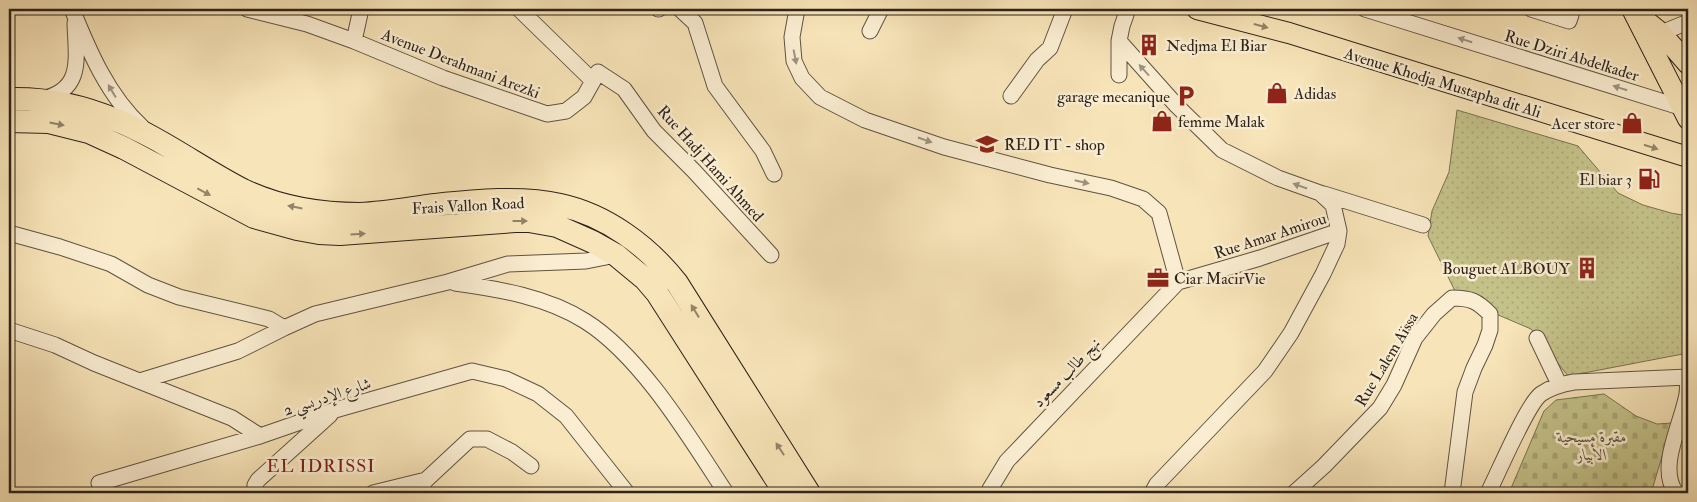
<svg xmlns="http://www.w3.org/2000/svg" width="1697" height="502" font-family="'IM FELL Double Pica',Amiri,serif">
<defs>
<pattern id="grass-dots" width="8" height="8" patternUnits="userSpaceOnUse" patternTransform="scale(1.25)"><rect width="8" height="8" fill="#c4c289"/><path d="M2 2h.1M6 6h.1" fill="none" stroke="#a9a676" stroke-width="1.8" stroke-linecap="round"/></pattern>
<pattern id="cemetery-stones" width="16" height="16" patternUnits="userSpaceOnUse" patternTransform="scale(1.25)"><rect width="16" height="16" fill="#c4c289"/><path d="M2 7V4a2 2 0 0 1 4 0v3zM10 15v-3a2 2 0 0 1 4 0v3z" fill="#a9a676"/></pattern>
</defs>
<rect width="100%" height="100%" fill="#f7e4b8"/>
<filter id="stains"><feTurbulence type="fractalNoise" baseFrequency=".004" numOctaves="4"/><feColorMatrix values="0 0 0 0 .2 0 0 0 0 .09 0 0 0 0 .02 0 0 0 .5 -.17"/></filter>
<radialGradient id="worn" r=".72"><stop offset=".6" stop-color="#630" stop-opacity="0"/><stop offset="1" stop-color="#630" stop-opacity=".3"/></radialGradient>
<path fill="url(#grass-dots)" stroke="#787252" d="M1457,110L1578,146L1618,193L1643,205L1671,213L1688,216V238L1686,260L1688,286V353L1568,376L1531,329L1475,305L1455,291L1428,236L1432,211L1449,172Z"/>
<path fill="url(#cemetery-stones)" stroke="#787252" d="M1604,394L1636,416L1657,424L1672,423L1652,490L1656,493H1509L1544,411L1556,400Z"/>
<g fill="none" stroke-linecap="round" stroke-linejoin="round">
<g stroke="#605342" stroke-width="17">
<path id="minor" d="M72,9C89,51 108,96 142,127
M247,9L307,24L354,41L443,78L547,114L566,111L584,97L593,81
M519,9L593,81L598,72L624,89L654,131L694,171L771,255
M658,9H659
M680,9L695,23L715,86L763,151L774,174
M797,9L792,37L794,61L802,78L820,97L865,120L944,147L1050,175L1111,188L1143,199L1159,213L1178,282
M1128,9L1122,26L1119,41L1177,106L1222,150L1278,178L1320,193L1333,205L1339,231L1337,244L1323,274L1291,333L1265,371L1157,484L1152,493
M1365,9L1683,108
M1531,9L1569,21L1571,15L1551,9
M870,31L881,9
M1661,33L1688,22
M354,41L361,9
M1119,75V41
M1011,96L1037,60L1050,48L1065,9
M42,99C84,90 76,58 75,23
M1324,194L1423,225
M9,233L60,247L111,264L148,285L179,297L269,319L284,328L315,314L448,282L508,264L586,261L616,255
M1178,282L1260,258L1339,231
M455,283C499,289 547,297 585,321C641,356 690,438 726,493
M9,330L55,345L94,363L232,418L260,436L335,410L472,371L506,379L538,394L566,416L627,493
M1537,338L1559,384
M140,381L238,351L284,328
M99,483L260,436
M255,493V485L258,480L330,415
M373,493L426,480
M417,493L426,480L470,439H487L512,452L531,466
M989,493L990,489L1007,461L1178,282
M1294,493L1324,466L1380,408L1394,385L1415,338L1434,314L1452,298C1471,298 1477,301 1490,314V330L1485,345L1474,368L1465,392L1452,493
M1488,493C1498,474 1527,404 1541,394C1551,387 1562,384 1574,382L1688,377
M1676,493C1657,467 1682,424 1687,394C1688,388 1687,381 1688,375"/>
</g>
<g stroke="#2d231b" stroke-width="22">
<path id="major" d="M1197,9L1289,33L1688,157
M1632,9L1688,119
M1640,16L1661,33L1688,64"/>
</g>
<g stroke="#2d231b" stroke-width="24">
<path id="highway" d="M9,99C45,98 83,106 116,120C161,138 200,168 243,190C279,207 320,214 360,214C385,213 411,208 435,205C474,201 522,196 560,205C606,215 648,246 677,283L809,493
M9,121L49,122L89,132L124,148L254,217L297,229L319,233L340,234L515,221H529L557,226L593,242L616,255L645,279L657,293L785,493"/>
</g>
<use href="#minor" stroke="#faedd1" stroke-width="15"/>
<use href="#major" stroke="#f7e4b8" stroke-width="20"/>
<use href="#highway" stroke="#f7e4b8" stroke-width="22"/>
</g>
<defs><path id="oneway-solid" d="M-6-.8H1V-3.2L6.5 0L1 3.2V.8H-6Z" transform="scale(1.25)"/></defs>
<g fill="#92846a">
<use href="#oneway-solid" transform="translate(1261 26) rotate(15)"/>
<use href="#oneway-solid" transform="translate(57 124) rotate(11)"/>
<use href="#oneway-solid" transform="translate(1651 147) rotate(18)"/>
<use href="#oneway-solid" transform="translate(204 192) rotate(28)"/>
<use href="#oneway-solid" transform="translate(295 207) rotate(-169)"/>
<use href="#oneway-solid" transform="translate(520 221)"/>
<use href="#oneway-solid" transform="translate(358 234) rotate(-3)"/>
<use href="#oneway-solid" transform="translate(695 311) rotate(-122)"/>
<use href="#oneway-solid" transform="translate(780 449) rotate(-123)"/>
</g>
<g fill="#9e927f">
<use href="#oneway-solid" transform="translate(1465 40) rotate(-163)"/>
<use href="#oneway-solid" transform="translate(795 57) rotate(79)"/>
<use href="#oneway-solid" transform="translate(1144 70) rotate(-132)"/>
<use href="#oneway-solid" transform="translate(1620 88) rotate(-163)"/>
<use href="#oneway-solid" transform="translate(112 91) rotate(-121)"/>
<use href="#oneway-solid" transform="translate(925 140) rotate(19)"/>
<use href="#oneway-solid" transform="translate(1082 182) rotate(13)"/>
<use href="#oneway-solid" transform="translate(1300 186) rotate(-161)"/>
</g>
<defs>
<g id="building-bare" transform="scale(1.725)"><path d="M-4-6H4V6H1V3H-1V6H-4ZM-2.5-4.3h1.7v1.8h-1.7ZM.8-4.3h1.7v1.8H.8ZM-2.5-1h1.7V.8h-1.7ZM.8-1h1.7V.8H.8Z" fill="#8f2418" stroke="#faedd1" stroke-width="2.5" paint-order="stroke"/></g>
<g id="shop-bare" transform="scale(1.725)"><path d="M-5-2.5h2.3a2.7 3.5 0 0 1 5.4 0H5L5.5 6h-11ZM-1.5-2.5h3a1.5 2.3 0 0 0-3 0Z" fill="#8f2418" stroke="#faedd1" stroke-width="2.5" paint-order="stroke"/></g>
<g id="parking-bare" transform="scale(1.725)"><path d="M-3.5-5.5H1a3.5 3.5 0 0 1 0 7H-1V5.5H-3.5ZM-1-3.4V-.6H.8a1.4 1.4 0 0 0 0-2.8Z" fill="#8f2418" stroke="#faedd1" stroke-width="2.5" paint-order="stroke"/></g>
<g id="school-bare" transform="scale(1.725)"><path d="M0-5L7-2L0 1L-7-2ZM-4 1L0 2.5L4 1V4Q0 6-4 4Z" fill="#8f2418" stroke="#faedd1" stroke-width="2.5" paint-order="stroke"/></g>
<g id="fuel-bare" transform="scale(1.725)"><path d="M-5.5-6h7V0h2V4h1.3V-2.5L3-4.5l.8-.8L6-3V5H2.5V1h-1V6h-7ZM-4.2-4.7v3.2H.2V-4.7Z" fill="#8f2418" stroke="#faedd1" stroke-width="2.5" paint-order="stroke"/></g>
<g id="office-bare" transform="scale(1.725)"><path d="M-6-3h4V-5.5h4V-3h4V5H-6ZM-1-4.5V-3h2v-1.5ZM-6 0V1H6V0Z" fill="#8f2418" stroke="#faedd1" stroke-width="2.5" paint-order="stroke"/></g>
</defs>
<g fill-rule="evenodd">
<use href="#building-bare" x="1149" y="45"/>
<use href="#shop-bare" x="1277" y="93"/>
<use href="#parking-bare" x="1186" y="96"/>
<use href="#shop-bare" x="1162" y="121"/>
<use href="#shop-bare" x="1632" y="123"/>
<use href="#school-bare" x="987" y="144"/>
<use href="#fuel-bare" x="1649" y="179"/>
<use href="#building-bare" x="1587" y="268"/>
<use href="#office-bare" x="1158" y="278"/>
</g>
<g text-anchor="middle" stroke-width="5" stroke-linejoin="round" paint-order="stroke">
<g font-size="16" fill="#2d231b" stroke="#faedd1" text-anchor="start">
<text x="1166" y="51">Nedjma El Biar</text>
<text x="1294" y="99">Adidas</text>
<text x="1170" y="102" text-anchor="end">garage mecanique</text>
<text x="1178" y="127">femme Malak</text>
<text x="1615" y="129" text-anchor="end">Acer store</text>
<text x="1004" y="150">RED IT - shop</text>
<text x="1632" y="185" text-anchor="end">El biar 3</text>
<text x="1570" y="274" text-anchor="end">Bouguet ALBOUY</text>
<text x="1174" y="284">Ciar MacirVie</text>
</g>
<g font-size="16" fill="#2d231b" stroke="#faedd1">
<text transform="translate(1572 55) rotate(17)" y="6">Rue Dziri Abdelkader</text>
<text transform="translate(461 63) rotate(21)" y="6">Avenue Derahmani Arezki</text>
<text transform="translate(1443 82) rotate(17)" y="6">Avenue Khodja Mustapha dit Ali</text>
<text transform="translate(711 163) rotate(48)" y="6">Rue Hadj Hami Ahmed</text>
<text transform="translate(468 205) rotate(-3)" y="6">Frais Vallon Road</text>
<text transform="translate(1270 235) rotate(-18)" y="6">Rue Amar Amirou</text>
<text transform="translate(1386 359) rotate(-59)" y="6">Rue Lalem Aïssa</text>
<text transform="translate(1066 372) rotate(-46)" y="6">نهج طالب مسعود</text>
<text transform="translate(327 396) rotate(-18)" y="6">شارع الإدريسي 2</text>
</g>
<g font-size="16" font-style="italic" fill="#5a533c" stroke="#faedd1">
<text x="1592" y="442">مقبرة مسيحية<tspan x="1592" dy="18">الأبيار</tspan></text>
</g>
<g font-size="18" letter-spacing="1" fill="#7a1f14" stroke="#faedd1">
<text x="321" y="472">EL IDRISSI</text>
</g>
</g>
<rect width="1697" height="502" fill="none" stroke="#f7e4b8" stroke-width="30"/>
<rect x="10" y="10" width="1677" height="482" fill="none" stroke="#2d231b" stroke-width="2.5"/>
<rect x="15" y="15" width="1667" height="472" fill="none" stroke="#2d231b"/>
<rect width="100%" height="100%" filter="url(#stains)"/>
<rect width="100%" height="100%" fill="url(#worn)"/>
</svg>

+++

About this task: Wherever a line in the entries above holds "worn", copy that line.

Answer below:
<radialGradient id="worn" r=".72"><stop offset=".6" stop-color="#630" stop-opacity="0"/><stop offset="1" stop-color="#630" stop-opacity=".3"/></radialGradient>
<rect width="100%" height="100%" fill="url(#worn)"/>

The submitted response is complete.